* Consegna 1:
Rispondi a queste domande sul testo dedicato a chi assiste i malati di tumore, una riga per ciascuna:
(a) In quale paese è stato fatto lo studio?
(b) Tra i genitori di bambini con un tumore, chi si rivolge più spesso a uno specialista della salute mentale?
(c) Secondo gli autori della ricerca, che cosa impedisce a molti di andare da uno specialista?
* Consegna 2:
Nel testo su chi assiste i malati di tumore, riscrivi come elenco puntato il paragrafo che comincia con "Che la salute mentale dei caregiver". Mantieni i fatti principali.
* Consegna 3:
Prosegui il testo su chi assiste i malati di tumore a partire dall'ultima frase riportata.

* Testo di riferimento:
****************
Che la salute mentale dei caregiver dei pazienti oncologici sia messa sotto scacco è testimoniato da un recente studio condotto negli Stati Uniti che rivela che i genitori dei bambini colpiti da tumore si rivolgono a un professionista della salute mentale (psicologo, psicoterapeuta, psichiatra) più frequentemente degli altri genitori e che ciò è vero soprattutto per le mamme, che normalmente hanno un ruolo preponderante nell’accudimento dei figli4. Gli autori della ricerca ritengono che i caregiver che avrebbero bisogno di aiuto psicologico siano più numerosi di quelli che effettivamente consultano uno specialista, ma che molti non hanno il tempo e/o la possibilità economica per farlo4.
****************
* Materiale fornito:
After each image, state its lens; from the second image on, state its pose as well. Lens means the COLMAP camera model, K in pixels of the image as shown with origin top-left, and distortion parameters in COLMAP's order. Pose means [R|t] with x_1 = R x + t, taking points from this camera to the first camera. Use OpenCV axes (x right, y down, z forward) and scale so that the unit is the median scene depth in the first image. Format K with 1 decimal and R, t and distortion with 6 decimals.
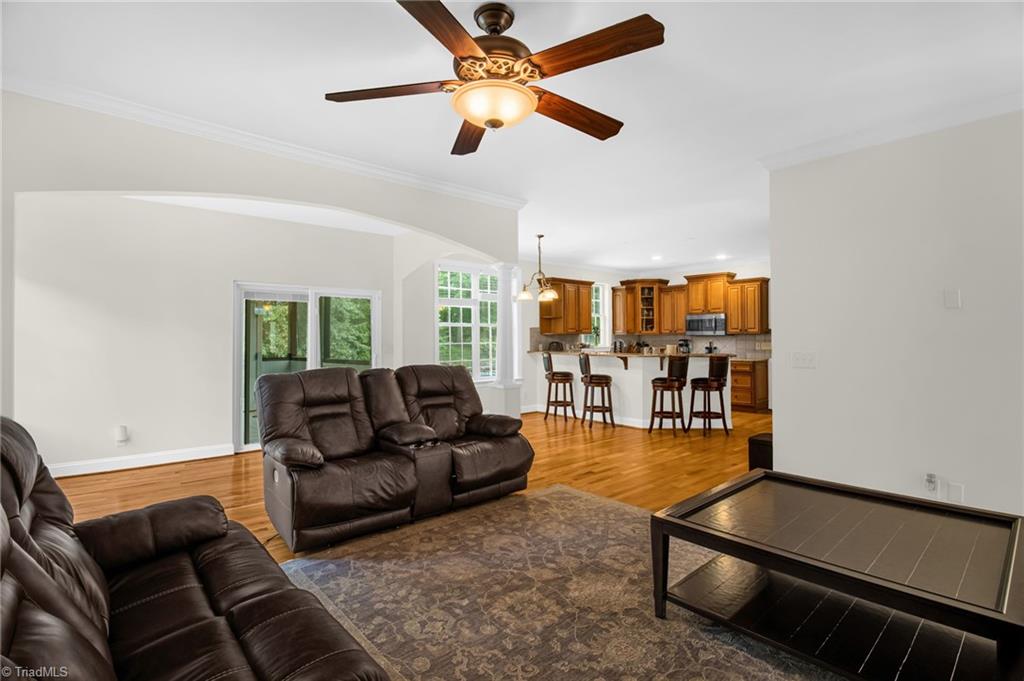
lens RADIAL K [[494.5, 0, 501.7], [0, 494.5, 330.2], [0, 0, 1]] dist [-0.001160, -0.000094]
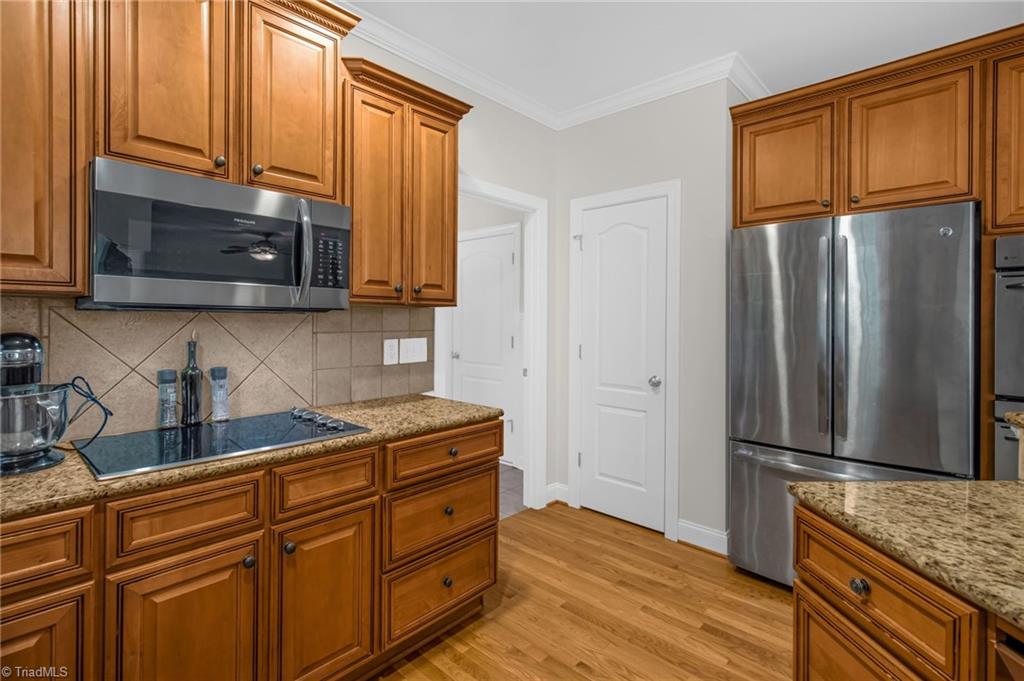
lens RADIAL K [[486.8, 0, 507.8], [0, 486.8, 322.5], [0, 0, 1]] dist [0.003497, 0.000975]
pose [[-0.105285, -0.000460, 0.994442, 0.232810], [-0.019952, 0.999800, -0.001649, 0.014589], [-0.994242, -0.020014, -0.105273, 0.935760]]
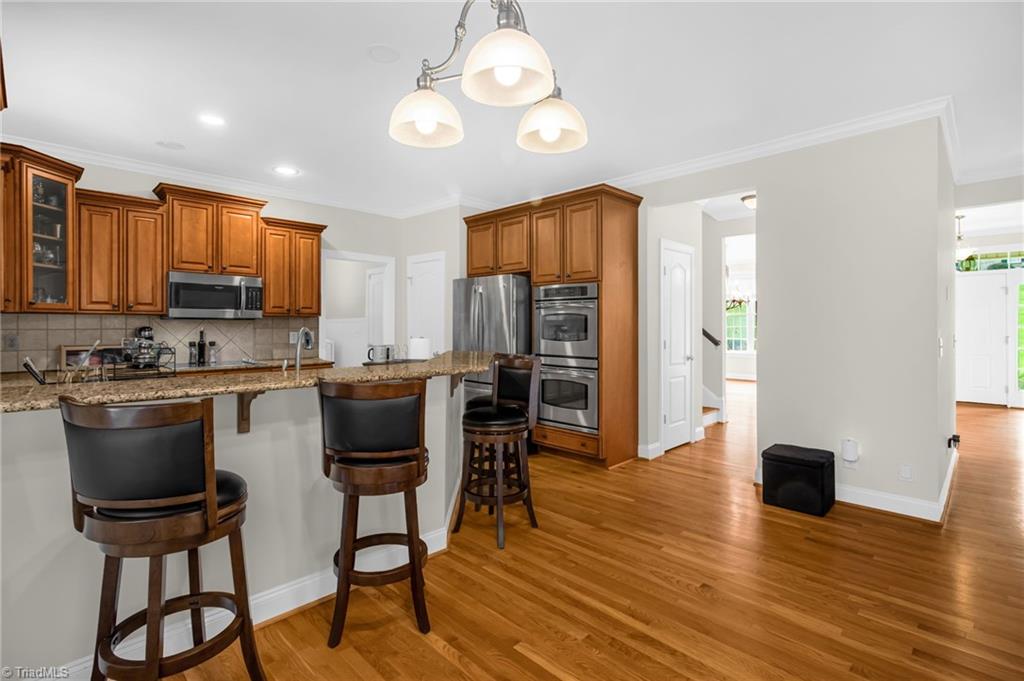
lens RADIAL K [[476.2, 0, 513.5], [0, 476.2, 326.3], [0, 0, 1]] dist [-0.012563, -0.000185]
pose [[-0.076160, -0.000411, 0.997095, -0.077410], [-0.018015, 0.999837, -0.000964, 0.013933], [-0.996933, -0.018036, -0.076155, 0.754206]]
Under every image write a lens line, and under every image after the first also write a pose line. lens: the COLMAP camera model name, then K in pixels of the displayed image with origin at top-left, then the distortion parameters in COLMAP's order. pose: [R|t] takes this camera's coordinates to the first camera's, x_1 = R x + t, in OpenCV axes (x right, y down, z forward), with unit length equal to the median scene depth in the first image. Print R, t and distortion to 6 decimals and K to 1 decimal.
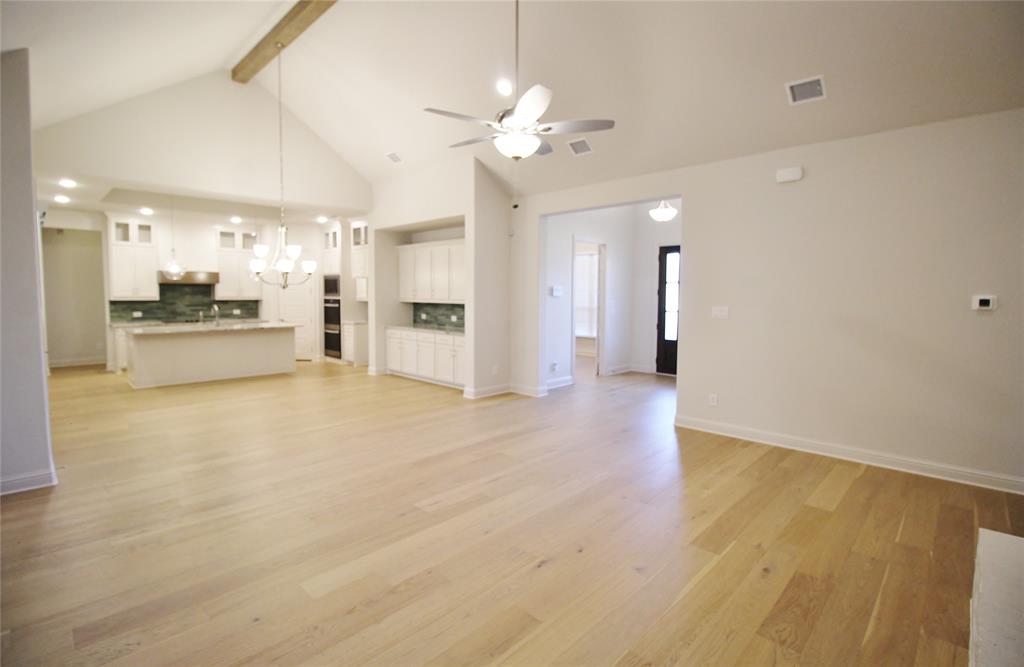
****************
* Risposta 1:
(a) Negli Stati Uniti.
(b) Soprattutto le mamme.
(c) La mancanza di tempo e/o di possibilità economiche.

* Risposta 2:
- Secondo uno studio recente fatto negli Stati Uniti, la salute mentale di chi assiste i pazienti con un tumore è messa a dura prova.
- I genitori di bambini malati di tumore vanno da uno psicologo, uno psicoterapeuta o uno psichiatra più spesso degli altri genitori.
- Questo vale soprattutto per le mamme, che di solito si occupano dei figli più dei papà.
- Per gli autori, chi avrebbe bisogno di aiuto psicologico è più numeroso di chi va davvero da uno specialista.
- Molti non ci vanno perché non hanno tempo e/o soldi.

* Risposta 3:
C’è un fattore che può alleggerire il carico del caregiver e ne attenua l’impatto sulla salute mentale: il supporto sociale. Il supporto sociale può essere definito come l’esistenza di persone che tengono a noi e su cui possiamo contare5. Il supporto sociale di un individuo è caratterizzato da due dimensioni fondamentali: la dimensione strutturale – data dall’estensione e complessità della rete sociale – e la dimensione funzionale – ovvero il tipo di aiuto che si può ricevere (sostegno emotivo, aiuto pratico, informazioni). Il supporto sociale può essere “percepito” o “ricevuto”: nel primo caso una persona “sente” di avere qualcuno al proprio fianco in caso di bisogno, nel secondo beneficia effettivamente dell’assistenza altrui5.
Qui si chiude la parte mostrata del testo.